Tütün, haşhaş gibi konvansiyonel ürünlerin üretiminde zaten kısıtlamalar var.
(Geçtiğimiz hafta Adıyaman'daydım. Mihmandarım Besni tütünününün kalitesini anlattıktan sonra artık üretimin yapılmadığından söz etti.)
Üstüne üstlük, ürettiğini yüksek maliyetle üretmek zorundasın; mazot, tohum, gübreyi düşününce..!
Her geçen gün tarım ürünlerindeki ithalat kalemi büyüyor..!
Hal böyle olunca, Soma'da tarım arazilerini ekmeyip ya da şöyle diyelim ekemeyip günlük 40 tl'ye ocağa girmeyi kabullenmiş köylülerin trajedisiyle yüzleşiyoruz!
Eğer Somalı çiftçiler, tarımla uğraşıyor olsa bu kadar ucuza iş gücü bulamayacak olan maden işletmecileri madende bunca kusura imza atamazlardı!
İşte bu yüzden Mustafa Kutlu ağabeyin “Toprak Mahsulleri Ofisi'nin özelleştirilmesini savunuyor musun?” sorusunun bugün bendeki anlamı çok başka.
Devlet, “teşvik” ya da özendirme yapacaksa ki Tarım Bakanlığı'nın son yıllarda yapmaya çalıştığı bir takım projeler var.
Hız verilmeli.
Ekip -biçmeye elverişli arazilerin imara açılmasına mutlaka dur denilmeli.

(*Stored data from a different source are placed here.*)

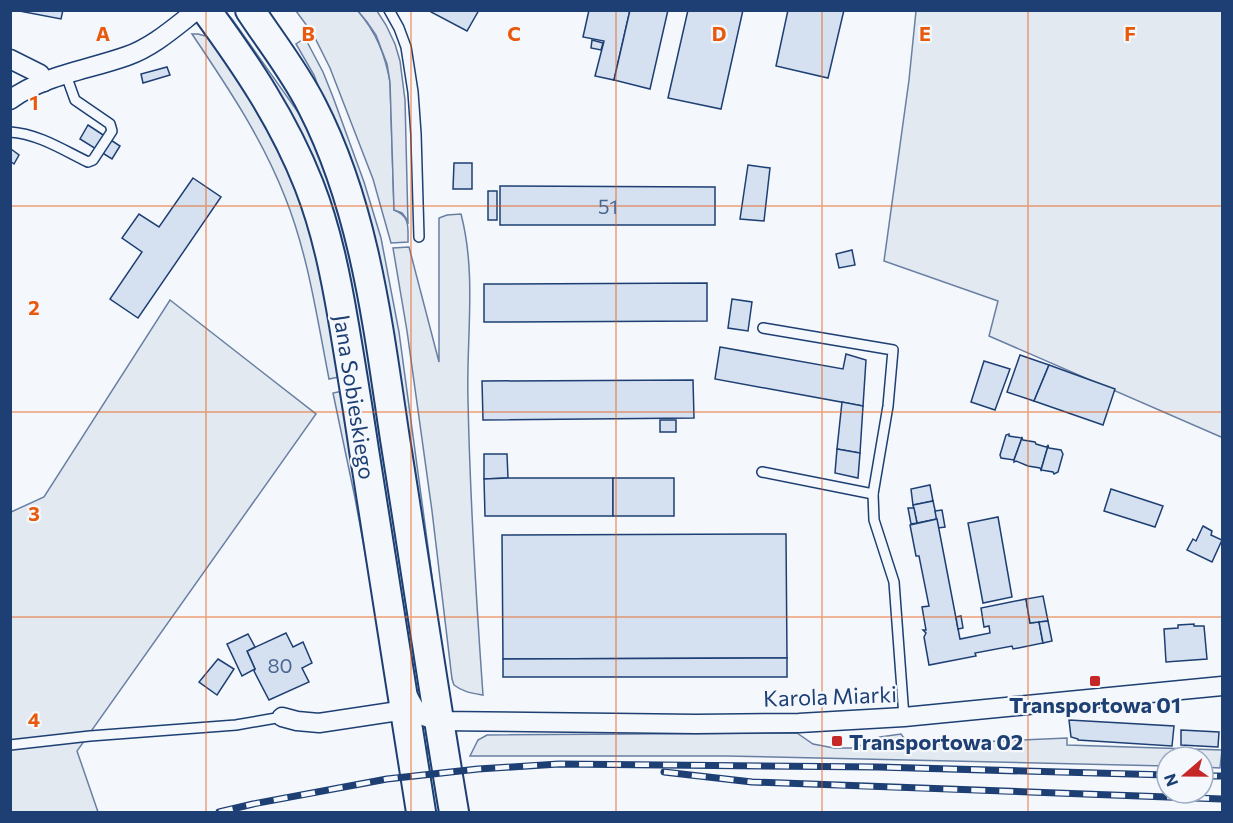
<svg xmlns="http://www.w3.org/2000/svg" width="1233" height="823" font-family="Commissioner,sans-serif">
	<rect width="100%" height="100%" fill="#f4f7fb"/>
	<!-- green -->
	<g fill="#e3e9f0" stroke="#687fa3" stroke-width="1.5">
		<path d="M 296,11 L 358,11 C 376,32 385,54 390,82 L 394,210 C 410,216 408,226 408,242 L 391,243 L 373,179 L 330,68 L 313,34 Z"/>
		<polygon points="916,11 1222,11 1222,435 1221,437 989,336 998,301 884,261 909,80"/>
		<polygon points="225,12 232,19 310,129 352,245 421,664 409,666 354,321 224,13"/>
		<path d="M 192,34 L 198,34 L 209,37 L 228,58 L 293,172 L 319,251 L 339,377 L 329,379 C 317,318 308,254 285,197 C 262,138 227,86 192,34 Z"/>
		<polygon points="305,38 323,72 333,97 364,182 381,238 399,332 435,599 431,600 324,101 314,75 296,44"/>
		<path d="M 461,214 C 477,275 466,339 468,400 C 470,499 476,597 483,695 C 471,693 463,692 454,685 L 452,679 L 432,511 L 407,331 L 393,248 L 409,247 L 439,362 L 439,218 L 447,215 Z"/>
		<polygon points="170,300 316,414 77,751 98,812 11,812 11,512 44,497"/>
		<polygon points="343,391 375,607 355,498 333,393"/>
		<polygon points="797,733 813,744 834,748 855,748 880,737 901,734 909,745 1067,738 1067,745 1222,750 1220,768 1203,767 1203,757 1167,757 1167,766 726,756 470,756 478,740 487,735"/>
		<polygon points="430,743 443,812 432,812 425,756"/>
	</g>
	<!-- parking -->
	<polygon fill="#e3e8f0" stroke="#687fa3" stroke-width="1.5" points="358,11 377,11 386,25 395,44 400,61 405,100 408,224 406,218 402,213 394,210 390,82 387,64 376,35 367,22"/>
	<!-- building -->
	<g fill="#d5e0f0" stroke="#1d3f73" stroke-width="1.5">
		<polygon points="14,10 63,10 61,19"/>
		<polygon points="432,10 479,10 467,31 431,12"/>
		<polygon points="589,10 630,10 614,80 595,76 604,41 583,37"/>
		<polygon points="630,10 668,10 650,89 614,80"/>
		<polygon points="688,10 743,10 721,109 668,98"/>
		<polygon points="788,10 844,10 828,78 776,66"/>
		<polygon points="592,40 603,43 601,50 591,48"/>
		<polygon points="167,67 170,75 143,83 141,74"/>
		<polygon points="88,125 120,146 112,159 80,139"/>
		<polygon points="11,149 19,155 14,164 10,161"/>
		<polygon points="454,163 472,163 472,189 453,189"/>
		<polygon points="748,165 770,168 764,221 740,219"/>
		<polygon points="193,178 221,197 138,318 110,299 142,252 122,238 139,214 159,227"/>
		<polygon points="500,186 715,187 715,225 500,225"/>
		<rect x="488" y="191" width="9" height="29"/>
		<polygon points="852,250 855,265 839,268 836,254"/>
		<polygon points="707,283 707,321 484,322 484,284"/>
		<polygon points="732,299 752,302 748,331 728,328"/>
		<polygon points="720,347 843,369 846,354 866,360 863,406 715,379"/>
		<polygon points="1020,355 1049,365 1034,401 1007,392"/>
		<polygon points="984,361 1010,369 995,410 971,402"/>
		<polygon points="1049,365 1115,389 1103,425 1034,401"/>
		<polygon points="693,380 694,418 483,420 482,381"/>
		<polygon points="842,402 863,406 860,453 837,449"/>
		<rect x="660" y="420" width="16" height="12"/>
		<polygon points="1009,434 1009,436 1022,438 1014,460 1001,458 1000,455 1006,435"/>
		<polygon points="1022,438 1023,440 1035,442 1036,444 1046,447 1048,446 1041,470 1040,468 1028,466 1016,461 1014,462 1014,460"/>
		<polygon points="1048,446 1049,448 1061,450 1063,454 1058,472 1054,474 1053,472 1041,470"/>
		<polygon points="837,449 860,453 858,478 835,473"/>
		<polygon points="484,454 507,454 508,478 484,479"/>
		<polygon points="508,478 613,478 613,516 485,516 484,479"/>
		<rect x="613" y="478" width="61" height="38"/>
		<polygon points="930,485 933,501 913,505 911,489"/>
		<polygon points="1111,489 1163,506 1155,527 1104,511"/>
		<polygon points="933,501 937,519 917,523 913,505"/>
		<polygon points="908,508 914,508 917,523 911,524"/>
		<polygon points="942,510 945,527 938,528 935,511"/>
		<polygon points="998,517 1012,597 983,603 968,523"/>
		<polygon points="937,519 960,639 990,633 989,626 984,627 981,608 1026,599 1030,623 1039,622 1043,643 1013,649 1012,646 975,653 976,656 929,665 924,637 926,633 923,630 926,630 922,607 929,606 919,556 916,556 910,525"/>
		<polygon points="1203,526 1212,531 1211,535 1222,540 1212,562 1187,550 1193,539 1196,541"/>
		<polygon points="786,534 787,658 503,659 502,535"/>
		<polygon points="1043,596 1048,621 1030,623 1026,599"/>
		<polygon points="961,616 963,628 958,629 956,617"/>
		<polygon points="1048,621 1052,641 1043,643 1039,622"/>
		<polygon points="1194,624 1194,626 1204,626 1207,659 1166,662 1164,629 1178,628 1178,625"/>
		<polygon points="286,633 293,647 303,642 312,663 302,668 309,682 269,700 254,671 255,669 247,651"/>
		<polygon points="248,634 255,647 247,651 255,669 242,676 227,644"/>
		<polygon points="787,658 787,677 503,677 503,659"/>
		<polygon points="218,659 234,669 217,695 199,682"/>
		<polygon points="1069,720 1174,726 1172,746 1078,740 1078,739 1071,737"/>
		<polygon points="1181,730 1219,732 1218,747 1181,745"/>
	</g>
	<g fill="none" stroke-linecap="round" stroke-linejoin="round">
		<defs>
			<g id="service">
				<polyline points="389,10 399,28 406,47 413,92 416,134 419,237"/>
				<path d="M 10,132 C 39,134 63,150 88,162 L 93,160 L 112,131 L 110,124 L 75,100 L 66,75"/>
				<polyline points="763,328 893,350 888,406 873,494 874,520 894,582 904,717"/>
				<polyline points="762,472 873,494"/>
				<polyline points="10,745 90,736 236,725 282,717"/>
			</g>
			<g id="minor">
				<polyline points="10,59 40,74 44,82"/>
				<path d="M 10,100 C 44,75 88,70 127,56 C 153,47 175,27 197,10"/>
				<path d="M 407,694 C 417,714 417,715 439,721 L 696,724 L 799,723 L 904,717 L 1222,686"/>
				<polyline points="282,717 297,721 319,723 405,710"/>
			</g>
			<g id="primary">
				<path d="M 206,10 C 247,66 284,121 309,185 C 327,231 336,278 344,325 C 351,367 358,409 364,450 C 383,571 402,692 421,812"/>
				<path d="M 250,10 C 271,42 295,72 312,106 C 365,209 378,326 395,439 C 415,564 433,688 454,812"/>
			</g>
		</defs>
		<!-- service casing -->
		<use href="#service" stroke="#1d3f73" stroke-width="12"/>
		<!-- minor casing -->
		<use href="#minor" stroke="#1d3f73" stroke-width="21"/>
		<!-- primary casing -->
		<use href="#primary" stroke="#1d3f73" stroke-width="32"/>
		<!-- service -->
		<use href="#service" stroke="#f4f7fb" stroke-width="9"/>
		<!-- minor -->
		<use href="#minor" stroke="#f4f7fb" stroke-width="18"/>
		<!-- primary -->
		<use href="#primary" stroke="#f4f7fb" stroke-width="28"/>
		<defs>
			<g id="rail">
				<polyline points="664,772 752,782 1222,799"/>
				<polyline points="1203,776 1222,776"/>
				<polyline points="219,812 253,804 387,779 478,769 559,764 878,767 1167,775"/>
			</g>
		</defs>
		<!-- rail casing -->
		<use href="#rail" stroke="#1d3f73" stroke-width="7"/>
		<!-- rail -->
		<use href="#rail" stroke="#f4f7fb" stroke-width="4.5" stroke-dasharray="14" stroke-linecap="butt"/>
	</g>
	<!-- grid -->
	<path fill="none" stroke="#e8590c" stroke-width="1.5" stroke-opacity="0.55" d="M 206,10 L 206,812M 411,10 L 411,812M 616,10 L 616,812M 822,10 L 822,812M 1028,10 L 1028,812M 10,206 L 1222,206M 10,412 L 1222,412M 10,617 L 1222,617"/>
	<!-- markers -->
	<g fill="#c62828" stroke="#f4f7fb" stroke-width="2">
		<rect x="1089" y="675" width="12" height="12" rx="3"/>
		<rect x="831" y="735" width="12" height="12" rx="3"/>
	</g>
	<g text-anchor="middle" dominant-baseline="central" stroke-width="4.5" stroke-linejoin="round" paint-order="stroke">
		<!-- number labels -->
		<g font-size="20" fill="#4b6792">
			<text x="608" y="206">51</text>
			<text x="280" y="665">80</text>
		</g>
		<!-- street labels -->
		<g font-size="22" fill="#1d3f73" stroke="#f4f7fb">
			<text transform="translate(355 397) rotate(81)">Jana Sobieskiego</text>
			<text transform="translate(830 696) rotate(-2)">Karola Miarki</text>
		</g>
		<!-- poi labels -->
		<g font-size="22" font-weight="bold" fill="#1d3f73" stroke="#f4f7fb">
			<text x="1095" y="704">Transportowa 01</text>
			<text x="849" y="741" text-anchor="start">Transportowa 02</text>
		</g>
	</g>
	<g font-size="20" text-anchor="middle" font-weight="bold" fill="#e8590c" stroke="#f4f7fb" stroke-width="4.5" stroke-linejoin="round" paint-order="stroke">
		<text x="103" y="41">A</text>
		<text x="308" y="41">B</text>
		<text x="514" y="41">C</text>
		<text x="719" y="41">D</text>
		<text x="925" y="41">E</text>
		<text x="1130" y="41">F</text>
		<text x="34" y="110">1</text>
		<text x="34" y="315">2</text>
		<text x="34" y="521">3</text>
		<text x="34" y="727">4</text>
	</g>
	<!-- border -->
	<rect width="1233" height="823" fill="none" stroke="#1d3f73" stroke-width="24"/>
	<!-- north arrow -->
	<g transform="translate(1185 775) rotate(250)"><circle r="28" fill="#f4f7fb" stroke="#9eadc5" stroke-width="1.5"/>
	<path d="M0-4.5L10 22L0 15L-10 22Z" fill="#c62828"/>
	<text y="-9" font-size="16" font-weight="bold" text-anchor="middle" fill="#1d3f73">N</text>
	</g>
</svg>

Çiftçi, köylü mutlaka pozitif ayrımcılığa tabi tutulmalı.
Pozitif ayrımcılık derken, şehirde memurluk yapan adama, dedesinden kalan ama hiç ekilmeyen tarlaları için yıllık harçlık babından para verilmesini kastetmiyorum.
Diyeceğim o ki, çiftçinin çiftçi olarak para kazanmasına mutlaka imkan verilmeli.
Yoksa Soma'da 301 madencimize mezar olan ocak yakında yeniden çalışmaya başlar ve kapısında günlük 40 liraya için sıraya dizilmiş köylüleri buluruz..!
Yakıcı ama gerçek!
Mustafa Kutlu'nun sorusunun üzerinden 14 yıl geçmiş olmasına rağmen hala güncelliğini koruyor.
Sahi biz, “Toprak Mahsulleri Ofisi'nin özelleştirilmesi”ni neden isteriz ki?